Der Fall Natascha Kampusch ist um ein brisantes Detail reicher: Wie ein deutscher Ex-Kriminalist in einem Buch enthüllt, habe ihr Entführer Wolfgang Priklopil den Alltag mit seinem Opfer, das acht Jahre in seiner Gewalt war, auf mehreren Videos festgehalten. Abschriften der Dialoge sollen demnach viele Gerüchte - etwa über angebliche Sexvideos - widerlegen.

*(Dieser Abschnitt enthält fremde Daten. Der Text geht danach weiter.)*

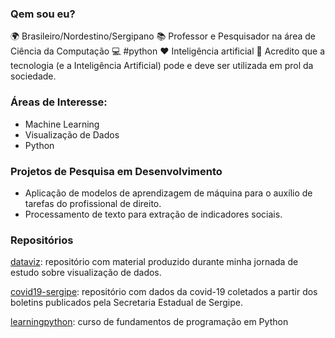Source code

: ### Qem sou eu?

🌍 Brasileiro/Nordestino/Sergipano
📚 Professor e Pesquisador na área de Ciência da Computação
💻 #python
❤ Inteligência artificial
👊 Acredito que a tecnologia (e a Inteligência Artificial) pode e deve ser utilizada em prol da sociedade. 

### Áreas de Interesse:

* Machine Learning
* Visualização de Dados
* Python

### Projetos de Pesquisa em Desenvolvimento

* Aplicação de modelos de aprendizagem de máquina para o auxílio de tarefas do profissional de direito.
* Processamento de texto para extração de indicadores sociais.

### Repositórios

[dataviz](https://github.com/adolfoguimaraes/dataviz): repositório com material produzido durante minha jornada de estudo sobre visualização de dados. 

[covid19-sergipe](https://github.com/adolfoguimaraes/covid19-sergipe): repositório com dados da covid-19 coletados a partir dos boletins publicados pela Secretaria Estadual de Sergipe.

[learningpython](https://github.com/adolfoguimaraes/learningpython): curso de fundamentos de programação em Python


<!--
**adolfoguimaraes/adolfoguimaraes** is a ✨ _special_ ✨ repository because its `README.md` (this file) appears on your GitHub profile.

Here are some ideas to get you started:

- 🔭 I’m currently working on ...
- 🌱 I’m currently learning ...
- 👯 I’m looking to collaborate on ...
- 🤔 I’m looking for help with ...
- 💬 Ask me about ...
- 📫 How to reach me: ...
- 😄 Pronouns: ...
- ⚡ Fun fact: ...
-->
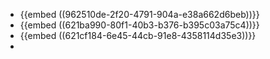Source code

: - {{embed ((962510de-2f20-4791-904a-e38a662d6beb))}}
- {{embed ((621ba990-80f1-40b3-b376-b395c03a75c4))}}
- {{embed ((621cf184-6e45-44cb-91e8-4358114d35e3))}}
-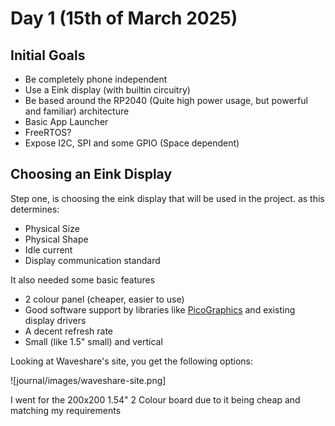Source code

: # Day 1 (15th of March 2025)
## Initial Goals
- Be completely phone independent
- Use a Eink display (with builtin circuitry)
- Be based around the RP2040 (Quite high power usage, but powerful and familiar) architecture
- Basic App Launcher
- FreeRTOS?
- Expose I2C, SPI and some GPIO (Space dependent)

## Choosing an Eink Display
Step one, is choosing the eink display that will be used in the project. as this determines:
- Physical Size
- Physical Shape
- Idle current
- Display communication standard

It also needed some basic features
- 2 colour panel (cheaper, easier to use)
- Good software support by libraries like [PicoGraphics](https://github.com/pimoroni/pimoroni-pico/tree/main/libraries/pico_graphics)  and existing display drivers
- A decent refresh rate
- Small (like 1.5" small) and vertical

Looking at Waveshare's site, you get the following options:

![journal/images/waveshare-site.png]

I went for the 200x200 1.54" 2 Colour board due to it being cheap and matching my requirements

Die Inhalte wurden offenbar doch nicht - wie zuvor behauptet - mit Kampuschs Einverständnis verwendet.
Der Hamburger Autor und ehemalige Kriminalbeamte Peter Reichard hat einem Bericht der "Welt" zufolge ein Buch über Kampuschs Entführung 1998 und ihre 3096 Tage im Verlies geschrieben. Darin ist die Rede von umfangreichen Videoaufnahmen im Horror-Haus und dem Keller, wohin Priklopil Kampusch im Jahr 1998 als Zehnjährige entführte.
Aufnahmen von Weihnachten, Ostern und Geburtstage
Wie erst jetzt bekannt wurde, stießen die Tatortbeamten bei Durchsuchungen im Haus von Priklopil nach seinem Selbstmord am 26. August 2006 auf mehrere Videokassetten, die den Entführer mit Kampusch zeigen. Dabei soll es sich um Aufnahmen von Weihnachts- und Osterfeiern sowie Geburtstagen handeln. Auch eine Szene mit Turnübungen habe es laut Reichard gegeben. Die Filme seien dabei immer in den Räumlichkeiten im Haus gedreht worden.
"Demütig gehorchen. Immer lieb sein"
Sie würden aber auch den autoritären Umgang von Priklopil mit dem jungen Mädchen dokumentieren. So soll er die "Sklavin", wie er sie in den Videos nennt, die Stiegen rauf und runter gescheucht haben, oder er habe sie bis zur Erschöpfung Kniebeugen und Kopfstände machen lassen. "Demütig gehorchen. Immer lieb sein. Immer lieb gehorchen. Demütig sein", soll Priklopil in den Videos sagen und Kampusch öfters auch als "fett" bezeichnen.
Die "Welt" veröffentlichte mehrere Dialoge. Hier ein Beispiel: "Stell den Teller ordentlich ab. Abspülen! Die Eier!", befiehlt er. Sie hat Schnupfen, ihre Nase läuft. "Stopf die Nosn mit den Fingern zua. Rechts eine, links ausse." Sie bittet um ein Taschentuch. Er geht nicht darauf ein. Sie setzt sich und isst einen Teller mit Milch und Joghurt und abgezählten Körnern. Sagt etwas. "Red net so vül beim Essen. Das Essen muss man essen", belehrt er sie. Es klingelt an der Tür. Er reagiert nicht. Sie löffelt den Teller leer.
Bilder aus dem Kellerverlies:
Das Material ist noch streng unter Verschluss. Die mittlerweile 28-Jährige soll aber ihre Zustimmung, das Material öffentlich zu machen, gegeben haben. Dem widersprach Kampuschs Anwalt, Gerald Ganzger, am Montag. Demnach habe es "weder eine schriftliche noch eine mündliche" Erlaubnis von seiner Mandantin gegeben. Laut Ganzger hat Reichard Kampuschs "Vertrauen missbraucht".
Die Inhalte des Videos widerlegen laut Reichard alle bisher aufgetauchten (Verschwörungs)theorien im "Fall Kampusch". Mutmaßungen wie der Dreh von Sexvideos, oder Aufnahmen von Sadomaso- oder Vergewaltigungsszenen sollen nichts als Phantasien gewesen sein. Auch einen möglichen Komplizen Priklopils soll es nie gegeben haben.
"Sie hat immer die Wahrheit gesagt"
Ebenso wurde Priklopils Freitod immer wieder infrage gestellt. Im polizeilichen Endbericht von April 2013 wurde dazu jedoch festgehalten, es bestünden keine Zweifel am Suizid. Auch immer wieder behauptete Verstrickungen des Entführers in die Rotlicht- bzw. Pädophilenszene konnten nie nachgeweisen werden. Dagegen bestätigt Reichard, dass Kampusch bisher immer die Wahrheit über ihre Gefangenschaft gesagt habe.
"Das neue Buch zeigt, wie Kampusch vom willelosen Opfer zum stärkeren Part in diesem Zweikampf wurde", schreibt "Welt-Chefredakteur Stefan Aust im Vorwort des Buchs, das am 21. März im Riva Verlag erscheint.